REQUIREMENT → Below are the entries. Transcribe exactly the lines from the one with "Silva, Ramiro Logares**" through the one with "### Brief introduction", ends included, and leave out all others.

DATA FOR THIS EXERCISE →
******

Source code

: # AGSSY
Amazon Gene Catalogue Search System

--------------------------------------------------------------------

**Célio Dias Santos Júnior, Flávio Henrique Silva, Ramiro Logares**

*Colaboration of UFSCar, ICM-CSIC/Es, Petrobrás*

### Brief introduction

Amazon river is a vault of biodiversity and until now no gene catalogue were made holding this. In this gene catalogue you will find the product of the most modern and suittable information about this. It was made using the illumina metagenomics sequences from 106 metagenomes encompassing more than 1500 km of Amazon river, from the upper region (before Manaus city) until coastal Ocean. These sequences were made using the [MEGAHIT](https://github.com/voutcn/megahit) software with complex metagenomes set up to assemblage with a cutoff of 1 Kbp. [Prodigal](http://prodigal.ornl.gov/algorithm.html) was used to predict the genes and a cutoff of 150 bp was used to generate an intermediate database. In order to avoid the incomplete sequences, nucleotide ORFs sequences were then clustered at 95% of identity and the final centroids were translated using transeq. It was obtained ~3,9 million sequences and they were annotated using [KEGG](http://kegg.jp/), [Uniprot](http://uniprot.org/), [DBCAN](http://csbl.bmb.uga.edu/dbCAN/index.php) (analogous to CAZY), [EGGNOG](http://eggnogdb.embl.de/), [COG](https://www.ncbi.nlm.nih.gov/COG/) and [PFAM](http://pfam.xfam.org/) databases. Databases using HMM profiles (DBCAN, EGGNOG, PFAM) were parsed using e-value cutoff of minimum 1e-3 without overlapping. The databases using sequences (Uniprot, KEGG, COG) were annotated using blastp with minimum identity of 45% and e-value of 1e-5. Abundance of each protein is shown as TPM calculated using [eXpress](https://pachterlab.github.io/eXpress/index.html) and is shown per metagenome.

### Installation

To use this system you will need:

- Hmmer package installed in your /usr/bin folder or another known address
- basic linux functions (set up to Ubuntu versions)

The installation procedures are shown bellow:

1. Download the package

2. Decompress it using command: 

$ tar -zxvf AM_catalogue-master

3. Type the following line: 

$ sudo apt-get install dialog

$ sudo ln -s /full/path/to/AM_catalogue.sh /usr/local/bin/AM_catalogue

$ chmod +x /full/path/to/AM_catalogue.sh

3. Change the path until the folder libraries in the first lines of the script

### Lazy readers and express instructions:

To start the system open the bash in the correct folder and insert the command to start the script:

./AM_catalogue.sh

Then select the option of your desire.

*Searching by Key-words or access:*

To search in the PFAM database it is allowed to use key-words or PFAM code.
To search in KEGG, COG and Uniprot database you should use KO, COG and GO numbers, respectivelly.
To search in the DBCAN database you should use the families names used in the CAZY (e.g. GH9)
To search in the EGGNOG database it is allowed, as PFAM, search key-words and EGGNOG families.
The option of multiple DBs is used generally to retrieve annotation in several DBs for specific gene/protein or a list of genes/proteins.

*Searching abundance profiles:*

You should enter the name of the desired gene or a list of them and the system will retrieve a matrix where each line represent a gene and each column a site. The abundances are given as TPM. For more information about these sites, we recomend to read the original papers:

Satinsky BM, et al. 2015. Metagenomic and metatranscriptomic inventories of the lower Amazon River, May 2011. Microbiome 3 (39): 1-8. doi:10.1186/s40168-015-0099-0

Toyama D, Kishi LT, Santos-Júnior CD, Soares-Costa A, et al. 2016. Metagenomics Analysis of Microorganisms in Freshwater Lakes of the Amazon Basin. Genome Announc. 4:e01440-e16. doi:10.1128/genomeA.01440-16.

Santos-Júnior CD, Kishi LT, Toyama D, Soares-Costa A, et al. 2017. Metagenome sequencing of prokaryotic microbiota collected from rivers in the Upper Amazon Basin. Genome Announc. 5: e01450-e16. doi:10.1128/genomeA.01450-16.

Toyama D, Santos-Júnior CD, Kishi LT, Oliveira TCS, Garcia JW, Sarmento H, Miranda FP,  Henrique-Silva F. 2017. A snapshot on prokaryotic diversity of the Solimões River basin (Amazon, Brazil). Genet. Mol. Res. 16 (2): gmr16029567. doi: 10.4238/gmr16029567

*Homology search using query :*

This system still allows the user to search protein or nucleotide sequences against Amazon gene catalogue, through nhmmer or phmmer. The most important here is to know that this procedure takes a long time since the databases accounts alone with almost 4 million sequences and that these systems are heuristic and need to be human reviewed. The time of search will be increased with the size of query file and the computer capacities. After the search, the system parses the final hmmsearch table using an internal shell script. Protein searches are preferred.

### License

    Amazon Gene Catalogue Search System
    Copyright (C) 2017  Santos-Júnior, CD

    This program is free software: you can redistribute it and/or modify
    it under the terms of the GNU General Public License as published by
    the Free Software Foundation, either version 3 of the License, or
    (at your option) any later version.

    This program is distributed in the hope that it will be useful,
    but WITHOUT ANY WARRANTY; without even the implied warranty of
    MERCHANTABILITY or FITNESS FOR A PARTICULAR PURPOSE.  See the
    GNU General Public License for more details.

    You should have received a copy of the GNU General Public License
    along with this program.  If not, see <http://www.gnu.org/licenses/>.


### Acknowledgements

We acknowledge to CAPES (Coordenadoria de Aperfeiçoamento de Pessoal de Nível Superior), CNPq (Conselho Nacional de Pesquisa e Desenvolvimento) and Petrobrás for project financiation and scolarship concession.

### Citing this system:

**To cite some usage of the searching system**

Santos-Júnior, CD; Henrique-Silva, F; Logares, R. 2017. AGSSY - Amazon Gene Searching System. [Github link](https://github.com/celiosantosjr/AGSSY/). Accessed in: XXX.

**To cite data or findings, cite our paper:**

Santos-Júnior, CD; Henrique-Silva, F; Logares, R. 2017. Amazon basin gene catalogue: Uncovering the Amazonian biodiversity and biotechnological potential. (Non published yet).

******

FINAL ANSWER →
**Célio Dias Santos Júnior, Flávio Henrique Silva, Ramiro Logares**

*Colaboration of UFSCar, ICM-CSIC/Es, Petrobrás*

### Brief introduction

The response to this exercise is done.